Questo breve scritto (mi auguro non noioso) non avrebbe mai potuto vedere la luce senza poche, ma fondamentali, opere (e un po’ di ricerca).
Per la parte storica, mi permetto di suggerire il sito Internet http://www.cronologia.it/storia.
Per la geografica, il volume dell’ISTAT, Comuni e loro popolazione ai censimenti dal 1861 al 1951, Roma, 1960; e la classica “Guida Rossa” del T.C.I., Napoli e dintorni, Milano, 1931.
Per la parte filatelica i tre pilastri per le ricerche di storia postale dell’epoca:
FILANCI F., Floreale & C. La serie che non c’è, Poste Italiane, Roma I.P.Z.S., 1996;
FRANCAVIGLIA M., ERMENTINI B., I Michetti. Storia e vicende di una grande ordinaria di regno, Unificato – CIF, Milano, 1999; FRANCAVIGLIA M., ERMENTINI B., La serie Floreale. La prima ordinaria del regno di re Vittorio Emanuele III, Unificato – CIF, Milano, 2002. [E speriamo che Francaviglia possa completare la fatica con i volumi relativi alla serie Leoni e a quella Parmeggiani]. Sempre da tenere a portata di mano il Catalogo Enciclopedico Italiano (in questo caso il volume relativo al Regno e alle occupazioni).

1) Giulio Rodinò di Miglione (1889 – 1950) fu tra i fondatori, con don Sturzo e De Gasperi, della Democrazia Cristiana.

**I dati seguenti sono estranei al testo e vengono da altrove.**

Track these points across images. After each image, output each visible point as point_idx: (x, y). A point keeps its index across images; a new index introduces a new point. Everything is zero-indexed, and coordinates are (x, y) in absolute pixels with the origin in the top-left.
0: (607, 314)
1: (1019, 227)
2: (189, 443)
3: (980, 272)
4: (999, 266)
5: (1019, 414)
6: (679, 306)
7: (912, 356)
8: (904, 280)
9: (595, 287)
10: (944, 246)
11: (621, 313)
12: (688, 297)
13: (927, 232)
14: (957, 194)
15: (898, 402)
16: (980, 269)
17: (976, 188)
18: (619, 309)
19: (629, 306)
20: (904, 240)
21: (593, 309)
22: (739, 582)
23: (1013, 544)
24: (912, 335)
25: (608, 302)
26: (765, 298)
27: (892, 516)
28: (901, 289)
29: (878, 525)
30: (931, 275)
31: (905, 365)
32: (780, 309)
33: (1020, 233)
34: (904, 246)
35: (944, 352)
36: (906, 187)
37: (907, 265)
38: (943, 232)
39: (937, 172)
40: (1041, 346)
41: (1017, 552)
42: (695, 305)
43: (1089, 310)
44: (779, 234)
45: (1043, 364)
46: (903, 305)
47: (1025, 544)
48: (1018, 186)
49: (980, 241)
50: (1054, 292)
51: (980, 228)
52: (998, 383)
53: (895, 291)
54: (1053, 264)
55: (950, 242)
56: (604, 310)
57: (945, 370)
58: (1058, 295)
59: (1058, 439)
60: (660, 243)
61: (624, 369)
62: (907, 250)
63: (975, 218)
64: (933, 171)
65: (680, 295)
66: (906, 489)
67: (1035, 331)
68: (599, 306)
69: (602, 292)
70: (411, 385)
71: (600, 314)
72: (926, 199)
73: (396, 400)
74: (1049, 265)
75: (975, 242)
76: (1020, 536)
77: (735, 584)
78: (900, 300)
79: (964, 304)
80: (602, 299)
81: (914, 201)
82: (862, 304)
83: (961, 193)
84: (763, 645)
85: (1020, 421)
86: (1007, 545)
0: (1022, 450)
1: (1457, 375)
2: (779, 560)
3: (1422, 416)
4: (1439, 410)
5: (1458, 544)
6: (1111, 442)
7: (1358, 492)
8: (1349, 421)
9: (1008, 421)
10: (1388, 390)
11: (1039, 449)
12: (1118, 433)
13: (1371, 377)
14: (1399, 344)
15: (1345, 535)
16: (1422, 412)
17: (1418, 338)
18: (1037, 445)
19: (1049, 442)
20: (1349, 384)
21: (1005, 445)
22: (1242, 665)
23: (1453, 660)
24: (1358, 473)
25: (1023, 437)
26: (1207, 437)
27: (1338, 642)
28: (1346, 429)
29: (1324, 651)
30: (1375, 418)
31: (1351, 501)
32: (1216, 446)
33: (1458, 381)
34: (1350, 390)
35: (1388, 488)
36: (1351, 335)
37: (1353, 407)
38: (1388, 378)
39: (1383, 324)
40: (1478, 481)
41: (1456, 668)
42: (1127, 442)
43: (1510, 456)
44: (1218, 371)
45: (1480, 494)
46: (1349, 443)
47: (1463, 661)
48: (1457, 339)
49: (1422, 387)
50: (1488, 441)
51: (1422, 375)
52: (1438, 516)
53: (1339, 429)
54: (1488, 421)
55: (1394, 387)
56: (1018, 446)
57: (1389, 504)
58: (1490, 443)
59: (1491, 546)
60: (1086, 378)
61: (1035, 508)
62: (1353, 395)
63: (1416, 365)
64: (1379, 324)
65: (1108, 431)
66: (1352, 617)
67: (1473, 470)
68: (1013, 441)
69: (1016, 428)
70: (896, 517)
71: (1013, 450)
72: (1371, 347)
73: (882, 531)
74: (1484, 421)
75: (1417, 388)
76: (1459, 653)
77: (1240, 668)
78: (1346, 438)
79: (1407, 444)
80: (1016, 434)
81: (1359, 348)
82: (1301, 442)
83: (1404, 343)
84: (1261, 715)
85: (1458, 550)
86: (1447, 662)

Giovanissimo parlamentare, fu Ministro della Guerra, tra il maggio e il giugno del 1920, uno dei periodi più difficili per quel ministero nel primo dopoguerra. Fu, poi, vicepresidente del Consiglio nel II governo Bonomi nei primi mesi del 1945. Fondò, negli stessi anni, la Democrazia Cristiana napoletana.